* Begin Text excerpt *
December 1, 2016
Seven years ago this month, I finished reading Open Veins of Latin America: Five Centuries of the Pillage of a Continent, by Eduardo Galeano. This superb 1971 work of investigative journalism is the book that then Venezualan leader Hugo Chavez gave President Barack Obama.
I’ve been keeping journals in one form or another throughout my life. I chose this seven-year interval to show how events do grow on themselves, and issues never die. They merely change form.
Now we have the death last week of Cuban revolutionary leader Fidel Castro, who was simpatico with Chavez. We have the recent ousting of Brazilian president Dilma Rousseff by a political coup, which was vehemently protested by the popular electorate. Social upheaval around the world reflects the troubles in Latin America, yet the strategies used by the power brokers remain the same.
Open Veins reveals how the game has been played and how it continues to be played. What follows is only a partial set of notes from my reading, but it summarizes the book’s overall message.
OPEN VEINS OF LATIN AMERICA, EDUARDO GALEANO, 1971
The early part of the book, Open Veins of Latin America, depicts how Spanish conquistadors raped South America of gold and silver in the 1600s. They enslaved the Incas and other natives to do their dirty work. Priests soon followed and continued the tyranny, shaming the locals for being un-Christian and forcing them to work in the mines as penance..
The middle pages of Open Veins depict the violence and social repression brought by the foreign money exporters They used and use local governments to protect heir “investments.” The same story occurs over and over, under different cloaks, whether cacao, coffee, rubber, cotton, or bananas.
The oligarchies control the land, with the help of government. Government gets its cut in the form of taxes and job security. Peasants are paid in subsistence wages if they are lucky. Monoculture of produce for export displaces food production for locals, and malnutrition is common.
The book shows how prices are manipulated on Wall St., how US surpluses dumped in other countries are “foreign aid” drops prices for local economies, and the peasants are the first to suffer.
I thought about how this book shows the same methods the robber barons used in the book by that name. Confessions of an Economic Hit Man also comes to mind. I thought the advantages of TV and the worldwide communication network is exposing the barbarian plunderers like never before. No wonder the world hates the US, but we learned our methods from the British, who are no more civilized than they were when they were Angles and Saxons.
* End Text excerpt *
Work to be completed:
Extend the reading notes on Open Veins of Latin America above, picking up right after their final sentence.
* Begin Dataset *
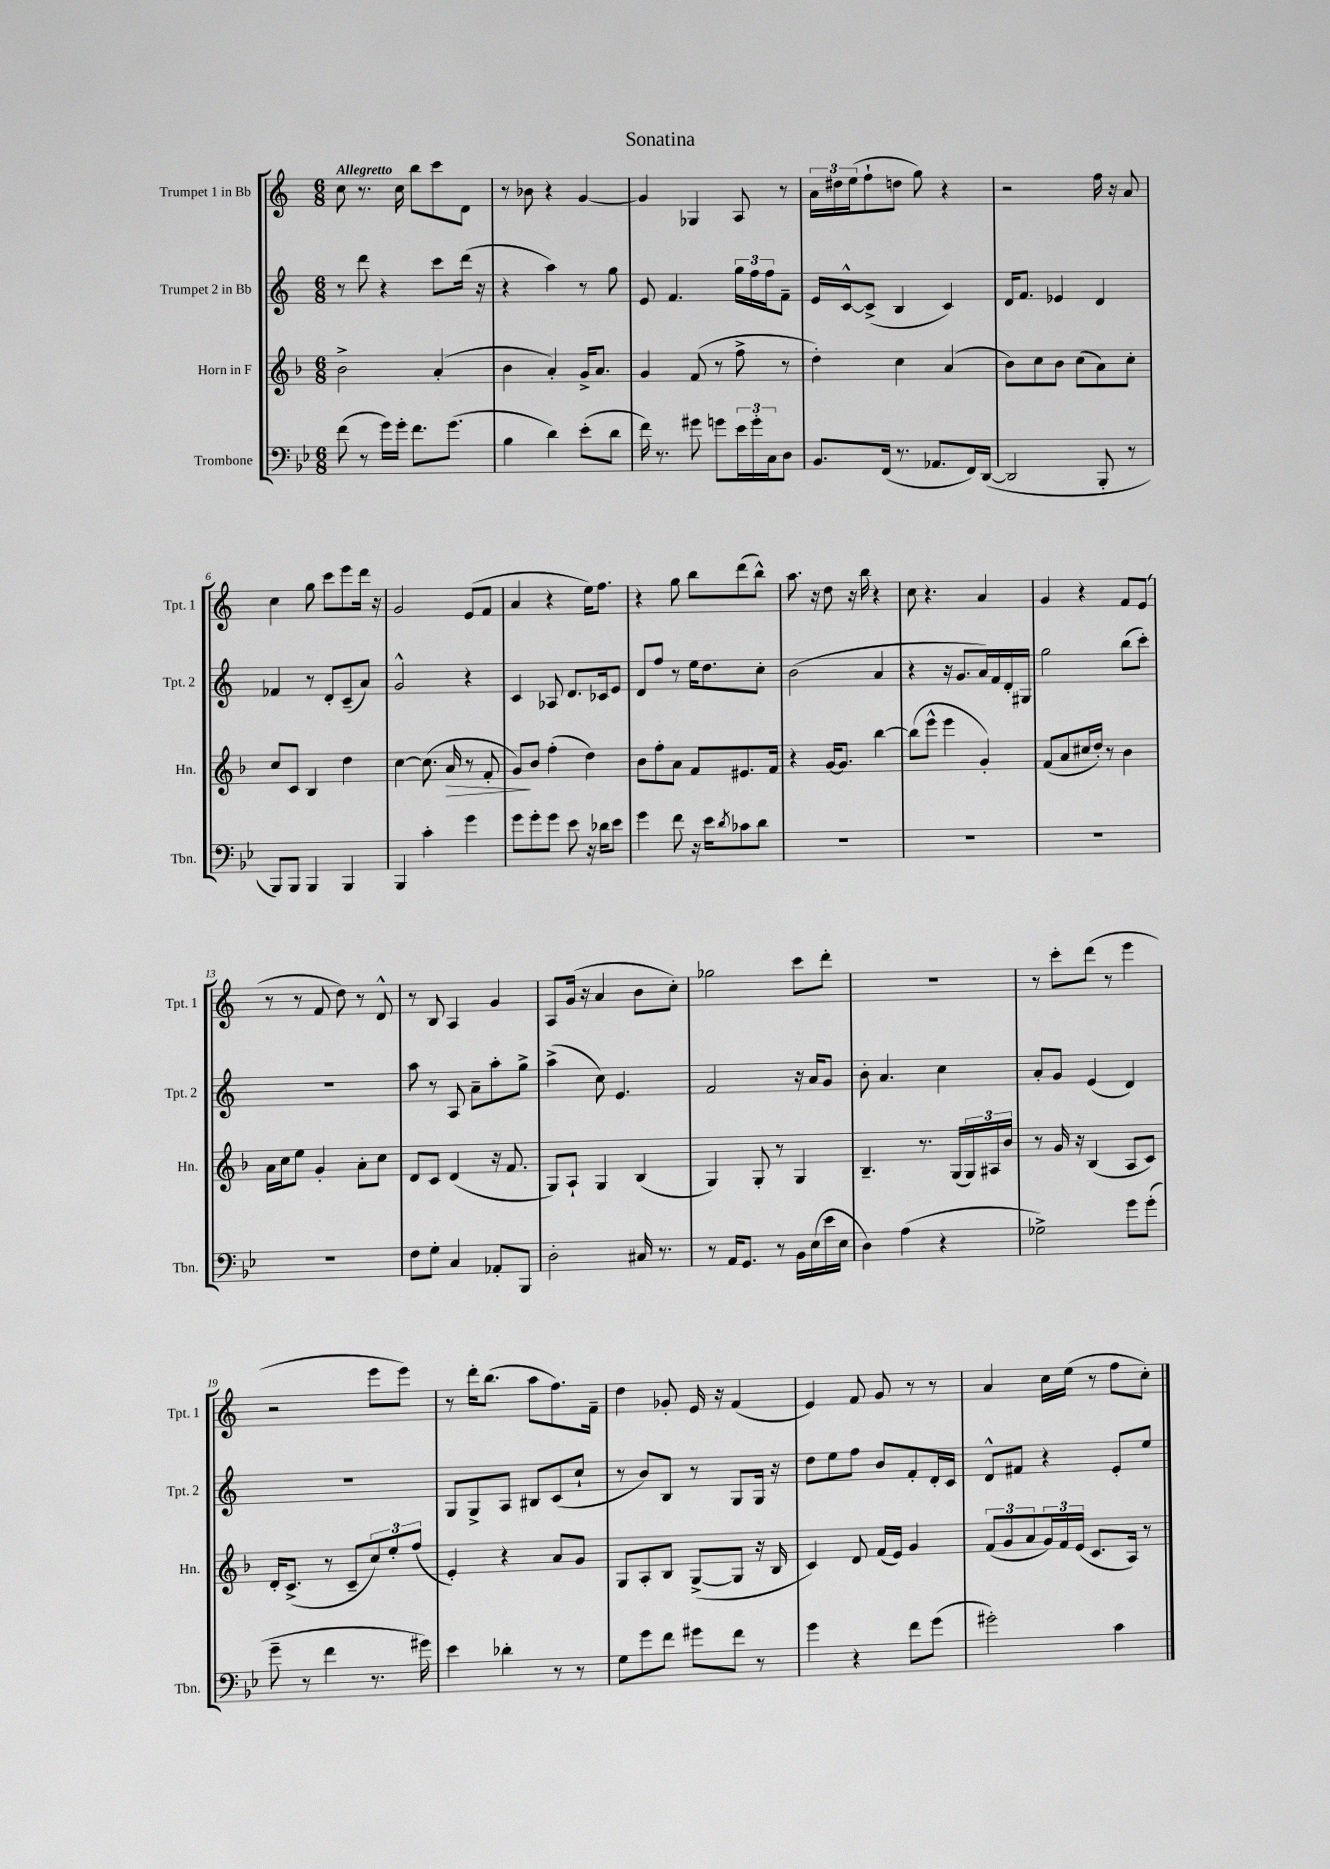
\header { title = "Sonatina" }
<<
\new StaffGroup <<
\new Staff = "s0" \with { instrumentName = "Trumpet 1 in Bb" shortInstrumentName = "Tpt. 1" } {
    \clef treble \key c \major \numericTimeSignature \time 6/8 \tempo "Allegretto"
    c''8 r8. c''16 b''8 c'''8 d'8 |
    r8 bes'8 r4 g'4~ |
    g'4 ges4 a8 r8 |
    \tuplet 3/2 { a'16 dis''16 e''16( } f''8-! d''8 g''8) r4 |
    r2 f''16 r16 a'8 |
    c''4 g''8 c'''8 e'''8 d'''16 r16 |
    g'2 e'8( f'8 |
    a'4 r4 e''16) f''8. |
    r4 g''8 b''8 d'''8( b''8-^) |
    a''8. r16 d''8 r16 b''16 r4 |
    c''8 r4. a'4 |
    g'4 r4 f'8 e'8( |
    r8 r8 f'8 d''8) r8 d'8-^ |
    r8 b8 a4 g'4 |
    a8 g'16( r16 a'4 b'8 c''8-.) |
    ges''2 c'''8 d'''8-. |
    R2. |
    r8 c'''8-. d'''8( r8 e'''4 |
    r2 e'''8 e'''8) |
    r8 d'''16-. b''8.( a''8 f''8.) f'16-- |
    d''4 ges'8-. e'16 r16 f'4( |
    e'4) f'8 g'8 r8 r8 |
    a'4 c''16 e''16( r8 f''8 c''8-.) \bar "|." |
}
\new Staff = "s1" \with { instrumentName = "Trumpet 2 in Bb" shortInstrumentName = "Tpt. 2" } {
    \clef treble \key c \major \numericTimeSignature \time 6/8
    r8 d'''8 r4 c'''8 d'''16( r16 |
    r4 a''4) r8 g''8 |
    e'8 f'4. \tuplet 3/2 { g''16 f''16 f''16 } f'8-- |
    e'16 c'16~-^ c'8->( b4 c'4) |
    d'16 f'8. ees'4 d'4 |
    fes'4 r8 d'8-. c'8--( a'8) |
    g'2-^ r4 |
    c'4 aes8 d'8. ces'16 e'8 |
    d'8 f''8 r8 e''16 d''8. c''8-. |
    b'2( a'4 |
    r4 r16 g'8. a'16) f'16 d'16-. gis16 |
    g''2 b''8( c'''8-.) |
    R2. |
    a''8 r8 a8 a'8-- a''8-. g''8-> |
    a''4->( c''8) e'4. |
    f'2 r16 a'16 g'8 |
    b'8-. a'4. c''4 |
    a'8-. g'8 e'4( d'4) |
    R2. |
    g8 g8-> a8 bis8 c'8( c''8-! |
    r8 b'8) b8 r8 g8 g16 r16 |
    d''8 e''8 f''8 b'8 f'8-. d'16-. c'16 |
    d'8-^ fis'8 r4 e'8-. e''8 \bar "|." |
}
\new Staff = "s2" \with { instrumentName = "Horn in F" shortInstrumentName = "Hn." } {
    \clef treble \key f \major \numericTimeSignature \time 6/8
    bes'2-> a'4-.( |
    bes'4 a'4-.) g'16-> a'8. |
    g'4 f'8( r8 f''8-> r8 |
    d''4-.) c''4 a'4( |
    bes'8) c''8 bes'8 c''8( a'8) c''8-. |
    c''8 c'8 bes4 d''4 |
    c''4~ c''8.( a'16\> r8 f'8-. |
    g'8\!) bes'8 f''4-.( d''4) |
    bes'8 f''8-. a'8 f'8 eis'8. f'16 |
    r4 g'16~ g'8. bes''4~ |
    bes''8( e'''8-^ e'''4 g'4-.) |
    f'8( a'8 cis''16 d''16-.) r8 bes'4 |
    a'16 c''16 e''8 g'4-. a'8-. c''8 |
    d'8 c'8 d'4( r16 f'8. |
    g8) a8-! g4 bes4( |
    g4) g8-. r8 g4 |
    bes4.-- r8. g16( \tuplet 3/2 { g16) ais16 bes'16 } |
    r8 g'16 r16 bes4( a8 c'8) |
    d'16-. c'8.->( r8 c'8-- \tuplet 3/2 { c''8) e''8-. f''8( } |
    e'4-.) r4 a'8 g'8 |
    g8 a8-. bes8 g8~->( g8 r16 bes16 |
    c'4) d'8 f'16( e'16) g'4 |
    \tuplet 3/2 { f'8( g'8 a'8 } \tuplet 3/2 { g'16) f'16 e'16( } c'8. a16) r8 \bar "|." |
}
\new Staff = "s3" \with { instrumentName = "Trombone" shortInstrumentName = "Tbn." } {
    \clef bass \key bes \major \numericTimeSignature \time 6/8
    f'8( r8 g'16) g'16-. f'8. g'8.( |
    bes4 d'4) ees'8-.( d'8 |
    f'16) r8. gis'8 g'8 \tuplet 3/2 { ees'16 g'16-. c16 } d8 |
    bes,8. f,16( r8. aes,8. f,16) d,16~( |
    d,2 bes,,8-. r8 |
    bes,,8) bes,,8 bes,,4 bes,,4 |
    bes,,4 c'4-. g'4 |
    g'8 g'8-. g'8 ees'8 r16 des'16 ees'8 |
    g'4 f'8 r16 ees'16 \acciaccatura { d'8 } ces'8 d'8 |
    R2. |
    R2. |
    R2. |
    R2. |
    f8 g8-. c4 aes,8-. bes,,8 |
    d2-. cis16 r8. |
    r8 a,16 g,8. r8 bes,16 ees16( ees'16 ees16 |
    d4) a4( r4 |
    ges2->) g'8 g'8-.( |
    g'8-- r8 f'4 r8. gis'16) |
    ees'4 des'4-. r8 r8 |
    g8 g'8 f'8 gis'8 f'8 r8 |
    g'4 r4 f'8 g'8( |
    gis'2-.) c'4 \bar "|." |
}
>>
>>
* End Dataset *
* Begin Dataset *
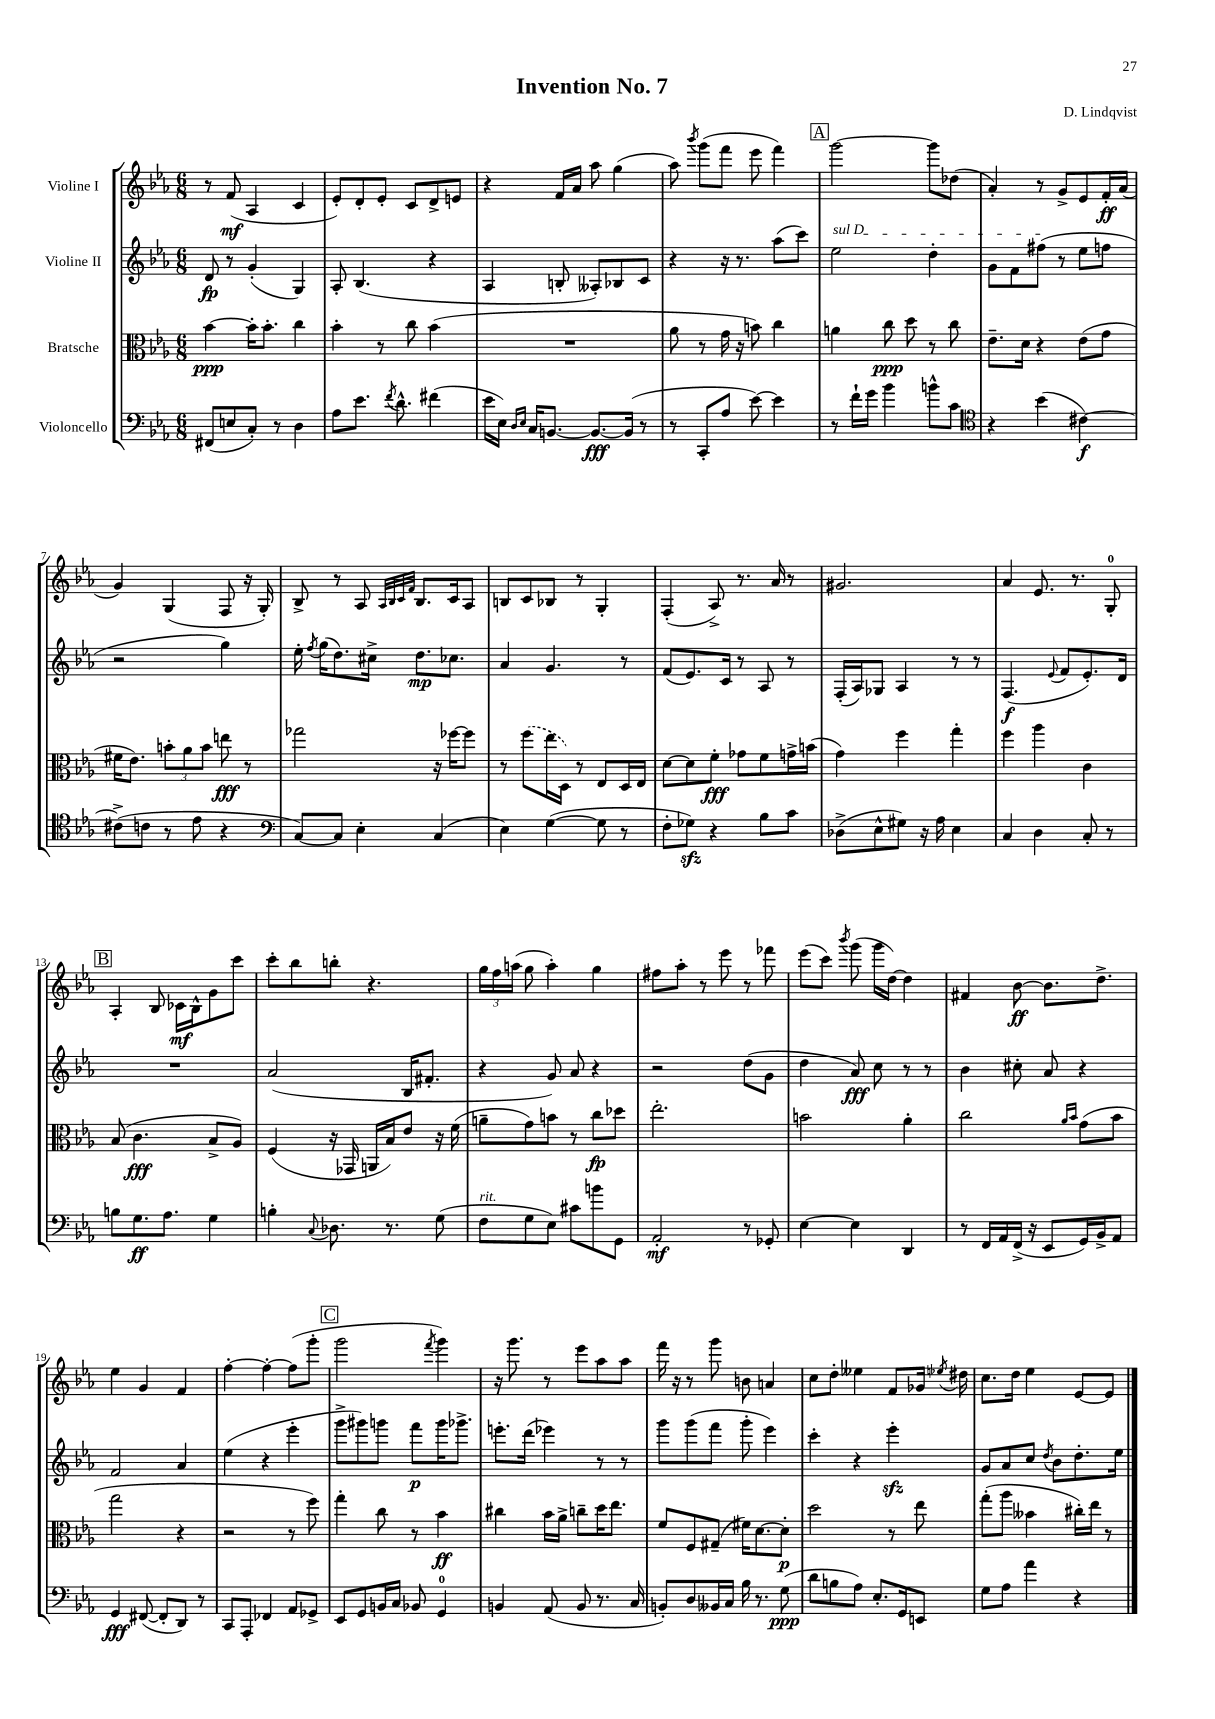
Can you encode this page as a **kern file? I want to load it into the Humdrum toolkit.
* End Dataset *
Final result:
Their arrogance and ours knows no bounds, apparently, because they and we continue to get away with it. It also provides more evidence for my hypothesis that government and property rights are the problem. Land can’t be owned, not really, but property rights and government are two sides of the same coin.
Reading Open Veins tells me others are aware of the tactics used by the exploiters and have been writing about them a long time. Open Veins was first published in 1971, 36 years ago, as many investigative books were. The clamp down on journalists since then has been subtle, a mere matter of monopolizing news sources and publishers the way United Fruit monopolized the Latin American banana market.
The governments change, but the methods are the same around the world. Those who claim the land have all the rights, as long as others believe in property rights.
I believe the land claims its people. I feel claimed by this property and am unconcerned about how I will hold on to it. It will hold on to me, I figure, because it knows a valuable human sacrifice when it supports one.
In Open Veins, as everywhere, the oppressors succeed by dividing and conquering, by pitting people against each other, controlling food and water sources.
Why, you might wonder.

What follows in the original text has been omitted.